The roughly $1.6 billion initiative envisions retrofitting a plant in Meredosia, Illinois, to burn coal and capture roughly 1.3 million metric tons of the facility’s annual CO2 emissions with oxy-combustion technology. The capture and storage of CO2 emissions from a coal-fired power plant have never been demonstrated at large scale.
The source said that the alliance’s recent posting of a map of a proposed CO2 pipeline route signals the project’s progress, despite the challenges. The route would take the greenhouse gas underground from the Meredosia capture site to its storage spot after crossing two major highways and the properties of more than 80 landowners.
Last week, FutureGen officials met with landowners along the 30-mile pipeline route as required by law, the source said.
Project moves on with lower costs
Babcock & Wilcox also announced an agreement last week with the alliance to begin initial engineering work. That followed a recent Department of Energy declaration that the project was moving into “Phase II,” a process that is expected to complete all of the plant’s permitting.
But the financing agreement continues to be a flash point between critics, Sen. Durbin and FutureGen officials.

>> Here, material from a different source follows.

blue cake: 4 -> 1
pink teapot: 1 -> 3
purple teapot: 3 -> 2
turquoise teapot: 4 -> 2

Last month, Exelon President and CEO Christopher Crane sent a letter to Durbin saying that the company would not join the restructured FutureGen Alliance, despite its support for an earlier iteration of FutureGen in 2010.

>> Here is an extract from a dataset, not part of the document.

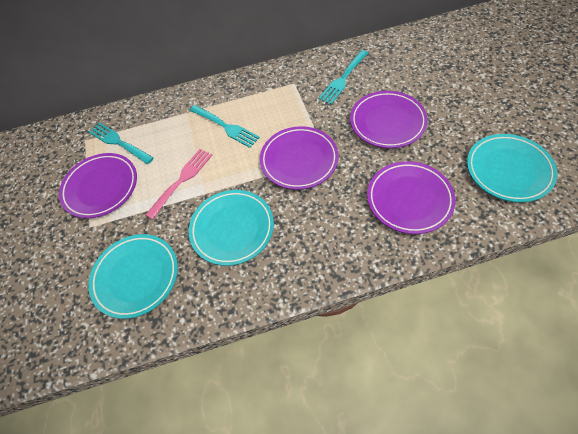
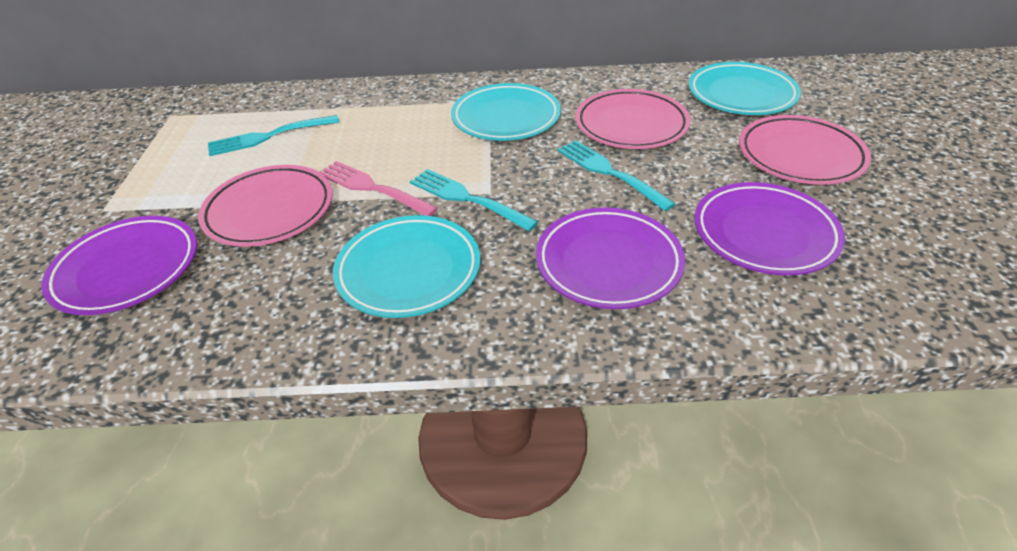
pink plate: 0 -> 3
purple plate: 4 -> 3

Additionally, ComEd and the Illinois Competitive Energy Association — a coalition of energy suppliers — filed their notices to challenge the power purchase agreement with an Illinois appellate court. Critics say that the state’s utility customers will get hit with higher costs to pay for the remaining financing for FutureGen 2.0.
“Our decision reflects our long-held position that customers should not be forced to pay enormous above-market charges for electricity, as the project is now seeking,” Exelon spokesman Paul Elsberg said yesterday.
The original FutureGen envisioned a power plant built from scratch, with alliance members contributing much of the cost. FutureGen 2.0 has a different cost structure where “corporate contributions are significantly reduced,” according to Crane.
Crane’s comments last month prompted sharp criticism from Durbin, a longtime FutureGen supporter. The senator said that Exelon’s “heavy-handed corporate betrayal has few parallels in Illinois history.”
In approving the power purchase agreement, the ICC concluded that the project would not cause rates to rise higher than allowed by state rules. The commission said that the agreement would move the state forward in complying with an Illinois standard requiring that 25 percent of state electricity come from “clean” coal by 2025.
In his new letter, Humphreys said that the estimated rate of impact from the project would be approximately 1.3 percent, below a cap outlined by the state standard.
“The bottom line is that both project costs and ratepayer impacts have been reduced since January 2010,” Humphreys said.